Crato, com um coro de comentadores que acham excelente o direito à greve desde que seja inócuo, queixa-se da instabilidade que está a ser causada nas escolas. Querem falar de instabilidade? Podemos falar da que ele próprio está a causar quando, sozinho, decidiu suspender o programa de matemática que comprovadamente melhores resultados conseguiu nas escolas. Porque ele não gosta do programa e longe vão os tempos em que o colunista Crato criticava o centralismo autoritário do Ministério da Educação. Estamos a meio de junho e os professores de matemática não sabem que programa vão dar para o ano. Ainda não há manuais e logo se irá improvisar.
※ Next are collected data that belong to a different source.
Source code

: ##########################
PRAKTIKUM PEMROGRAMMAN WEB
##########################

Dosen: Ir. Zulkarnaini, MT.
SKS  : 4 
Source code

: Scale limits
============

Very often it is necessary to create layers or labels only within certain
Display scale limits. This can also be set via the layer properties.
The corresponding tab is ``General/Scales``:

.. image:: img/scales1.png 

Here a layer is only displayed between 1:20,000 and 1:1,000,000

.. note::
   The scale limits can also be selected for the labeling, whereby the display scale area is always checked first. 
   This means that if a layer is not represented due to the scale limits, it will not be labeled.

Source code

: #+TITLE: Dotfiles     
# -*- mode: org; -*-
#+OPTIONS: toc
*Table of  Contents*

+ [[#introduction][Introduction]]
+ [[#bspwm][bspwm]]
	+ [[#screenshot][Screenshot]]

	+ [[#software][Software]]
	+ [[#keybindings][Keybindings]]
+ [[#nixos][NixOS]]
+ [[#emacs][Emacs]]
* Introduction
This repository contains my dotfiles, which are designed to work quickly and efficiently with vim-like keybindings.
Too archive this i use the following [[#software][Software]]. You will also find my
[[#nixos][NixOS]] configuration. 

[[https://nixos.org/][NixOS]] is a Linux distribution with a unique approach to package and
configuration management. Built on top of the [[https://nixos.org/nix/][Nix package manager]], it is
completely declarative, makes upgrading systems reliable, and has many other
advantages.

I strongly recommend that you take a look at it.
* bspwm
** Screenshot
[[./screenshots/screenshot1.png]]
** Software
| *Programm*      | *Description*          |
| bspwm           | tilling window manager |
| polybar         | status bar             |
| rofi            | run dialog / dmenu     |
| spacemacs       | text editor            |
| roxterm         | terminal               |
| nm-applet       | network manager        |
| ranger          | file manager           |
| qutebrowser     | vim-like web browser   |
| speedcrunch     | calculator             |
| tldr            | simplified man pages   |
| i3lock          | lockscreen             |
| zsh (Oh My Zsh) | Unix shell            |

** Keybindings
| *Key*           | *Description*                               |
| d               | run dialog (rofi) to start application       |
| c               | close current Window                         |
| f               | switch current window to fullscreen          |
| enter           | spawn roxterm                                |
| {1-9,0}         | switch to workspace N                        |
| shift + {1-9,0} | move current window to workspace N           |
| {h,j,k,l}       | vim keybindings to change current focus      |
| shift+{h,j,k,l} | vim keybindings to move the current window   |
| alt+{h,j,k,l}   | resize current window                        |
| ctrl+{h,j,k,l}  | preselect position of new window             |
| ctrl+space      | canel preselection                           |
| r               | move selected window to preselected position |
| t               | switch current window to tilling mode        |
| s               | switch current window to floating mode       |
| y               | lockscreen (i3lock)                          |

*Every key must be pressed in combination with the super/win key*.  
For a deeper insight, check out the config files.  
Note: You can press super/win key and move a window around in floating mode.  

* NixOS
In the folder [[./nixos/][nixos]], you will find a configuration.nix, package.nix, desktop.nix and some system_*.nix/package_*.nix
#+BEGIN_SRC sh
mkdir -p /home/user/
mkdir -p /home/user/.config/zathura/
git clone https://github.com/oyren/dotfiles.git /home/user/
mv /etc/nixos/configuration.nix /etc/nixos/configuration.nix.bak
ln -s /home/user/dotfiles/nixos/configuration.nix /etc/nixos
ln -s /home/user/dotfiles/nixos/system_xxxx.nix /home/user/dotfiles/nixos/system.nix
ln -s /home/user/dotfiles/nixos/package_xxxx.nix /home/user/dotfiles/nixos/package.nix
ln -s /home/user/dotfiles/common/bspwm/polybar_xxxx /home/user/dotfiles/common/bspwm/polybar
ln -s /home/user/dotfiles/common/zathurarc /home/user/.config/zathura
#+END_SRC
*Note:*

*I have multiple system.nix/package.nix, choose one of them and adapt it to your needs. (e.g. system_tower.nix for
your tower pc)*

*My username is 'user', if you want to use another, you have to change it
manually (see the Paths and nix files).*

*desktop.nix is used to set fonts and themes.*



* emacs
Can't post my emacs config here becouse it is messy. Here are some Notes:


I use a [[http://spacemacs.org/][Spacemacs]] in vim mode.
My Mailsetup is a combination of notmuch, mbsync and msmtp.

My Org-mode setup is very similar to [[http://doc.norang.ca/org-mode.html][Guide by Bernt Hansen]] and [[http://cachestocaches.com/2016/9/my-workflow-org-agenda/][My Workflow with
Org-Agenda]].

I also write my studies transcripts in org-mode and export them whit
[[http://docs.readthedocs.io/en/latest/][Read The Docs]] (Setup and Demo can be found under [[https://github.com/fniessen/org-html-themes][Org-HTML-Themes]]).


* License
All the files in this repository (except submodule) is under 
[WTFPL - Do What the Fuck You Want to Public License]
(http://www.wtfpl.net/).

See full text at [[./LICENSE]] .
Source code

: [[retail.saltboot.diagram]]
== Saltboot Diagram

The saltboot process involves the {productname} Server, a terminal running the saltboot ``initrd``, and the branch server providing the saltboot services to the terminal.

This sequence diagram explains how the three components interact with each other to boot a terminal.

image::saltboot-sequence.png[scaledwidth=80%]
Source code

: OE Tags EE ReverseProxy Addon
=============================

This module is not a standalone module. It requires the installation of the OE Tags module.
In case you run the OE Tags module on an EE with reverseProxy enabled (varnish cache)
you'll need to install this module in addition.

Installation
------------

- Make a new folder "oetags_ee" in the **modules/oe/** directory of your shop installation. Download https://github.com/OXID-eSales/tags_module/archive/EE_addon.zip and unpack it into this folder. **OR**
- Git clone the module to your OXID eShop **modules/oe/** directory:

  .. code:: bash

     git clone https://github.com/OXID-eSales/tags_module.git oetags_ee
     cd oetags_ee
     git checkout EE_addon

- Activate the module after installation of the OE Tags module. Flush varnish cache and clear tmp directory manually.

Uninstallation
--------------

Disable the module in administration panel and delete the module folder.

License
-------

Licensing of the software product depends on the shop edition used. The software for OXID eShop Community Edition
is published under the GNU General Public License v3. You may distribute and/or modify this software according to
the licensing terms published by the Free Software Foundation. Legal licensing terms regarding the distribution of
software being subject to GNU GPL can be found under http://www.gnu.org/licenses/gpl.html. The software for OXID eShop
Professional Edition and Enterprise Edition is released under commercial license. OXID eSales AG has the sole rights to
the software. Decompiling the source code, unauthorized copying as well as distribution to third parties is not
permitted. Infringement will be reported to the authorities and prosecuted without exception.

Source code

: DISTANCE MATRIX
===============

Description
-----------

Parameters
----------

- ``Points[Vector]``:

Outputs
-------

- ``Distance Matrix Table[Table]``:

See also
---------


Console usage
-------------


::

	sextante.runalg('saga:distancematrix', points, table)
Isto é a instabilidade que me preocupa porque sou dos que pensam que a escola serve, antes de tudo, para ensinar. Só depois para avaliar. 

Instabilidade nas escolas? Mas haverá maior instabilidade do que aquela que é causada pelo terror que Crato espalhou nas escolas, com milhares de professores a desconhecerem em absoluto quanto tempo faltará para que fiquem desempregados? Julgará o governo que isso não se sente nas salas de aula? 

O governo quer falar do prejuízo para os estudantes? E que tal falarmos da redução de verbas para alimentação de alunos desfavorecidos, que hoje experimentam a fome na sala de aula por causa da criminosa política de austeridade? Ou do aumento do número de alunos por turma, que torna o acompanhamento aos estudantes com mais dificuldades numa impossibilidade. Ou do ataque ao enriquecimento curricular, que deixará milhares de famílias sem saber o que fazer aos seus filhos quando estes saírem das aulas. 

O governo quer falar de prejuízos para a educação e para o País? E que tal falarmos dos 40% de estudantes que, indo fazer os exames do 12º ano, já sabem que não querem concorrer à Universidade? Um percentagem sem precedentes na nossa história recente que se explica pelas dificuldades financeiras das famílias, incapazes de comportarem os estudos por mais um ano que seja. 

O governo quer falar de ansiedade? Falemos da sua tentativa de adiar o pagamento dos subsídios aos funcionários públicos, violando uma decisão do Tribunal Constitucional e não permitindo que estes saibam se podem pagar dívidas, como podem gerir o seu orçamento familiar ou se irão de férias. 

Pode um governo que espalha o medo, a ansiedade e a dúvida permanentes em toda a sociedade usar a ansiedade de estudantes e pais por causa de um exame em seu favor? Pode. Porque a hipocrisia não tem limites. 

Por dever de solidariedade com quem resiste à arbitrariedade, compreendo que entre o risco do desemprego e um exame, os professores escolham defender o seu posto de trabalho. Mesmo que isso me cause, como pai, ansiedade. Porque sei que os prejuízos que este governo está a causar ao País e à Escola Pública são incomensuravelmente superiores aos que sejam causados por esta greve. Porque sei que a escola que Crato está a construir e aquela que ele está a destruir são assuntos bem mais relevantes do que a data de um exame. Porque sei que a infinita irresponsabilidade deste governo é bem mais destrutiva do que uma greve a um exame. 

Provavelmente Nuno Crato vai conseguir, através do esquema de convocar todos os professores e da redução drástica das exigências que sempre existiram para a vigilância às provas, realizar, com uma pequeníssima minoria de professores que não adiram à greve, muitos exames. A questão é se pode continuar a ser ministro com toda a comunidade escolar contra ele. 


Atualização: a estratégia de Nuno Crato, de virar os estudantes contra os professores grevistas, está a falhar. Os estudantes manifestam-se, sim, mas contra a trapalhada do Ministério da Educação, que cria a situação de haver alunos com exames e outros sem os poderem fazer. Em Braga, houve mesmo estudantes que invadiram as únicas sete salas (de 23 previstas) onde decorriam exames. E de todos os relatos que chegam a revolta é contra o Ministério e não contra os professores. É que os professores têm uma vantagem em relação a Nuno Crato: estão na escola e contactam com os seus alunos. E têm outra: não fazem parte de um governo que manda os jovens emigrar.